Can they pull it off? Prosecutors have made plea deals with all three companies' CFOs--Andrew Fastow at Enron, Scott Sullivan at WorldCom, and, amazingly, all five CFOs in HealthSouth's corporate history until Scrushy was fired. They've all pleaded guilty to felonies and will surely testify at the CEOs' trials. In ordinary corporate life CEOs and CFOs talk every day, and in these cases the CFOs hold the factual ammo. So their testimony about what happened and what the CEO knew should be extremely powerful.

Even worse, at least for Scrushy, will be the effect of audiotapes. One of his former CFOs was wearing a wire for prosecutors. When jurors hear Scrushy begin a meeting with the instruction "This conversation did not take place, okay?" and then tell the CFO he must "swear to it," the hole to be dug out of is getting deep.

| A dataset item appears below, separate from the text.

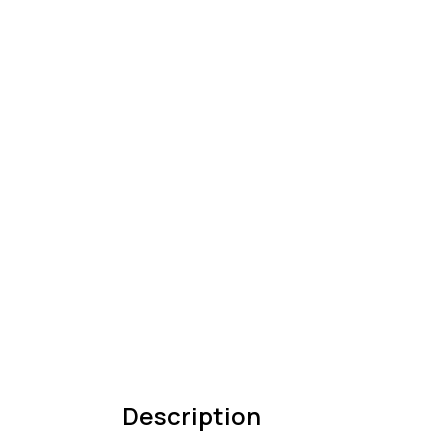
Description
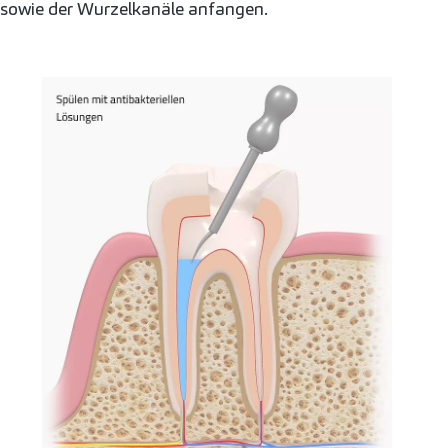
sowie der Wurzelkanäle anfangen.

To counter defense attempts to make the CEOs sympathetic characters, prosecutors will play up the massive sums they were paid. We'll probably hear about Lay's multiple Aspen ski houses, Ebbers's hundreds of thousands of acres in Mississippi, and Scrushy's yacht, Rolls-Royce, and 1929 Cadillac Dual Cowl Phaeton.

The CEOs' defense attorneys, the best in America, will torture Fastow and Sullivan about their earlier protestations of innocence: "Were you lying then or are you lying now?" They'll also try to glaze jurors' eyes with the numbing details of bigtime financial voodoo.

I'm guessing that when it's all over, jurors will not believe the CEOs could possibly have remained ignorant of the crimes going on in their companies. I also have a sense that even after three years, America is still in a mood to convict a few CEOs. The prosecutors may not win on every count, but that's why they file dozens of them. Winning even a few is a victory. When those three verdicts are read, concluding the final, climactic chapter in the story of the great bull market scandals, I'm expecting a trifecta for the feds.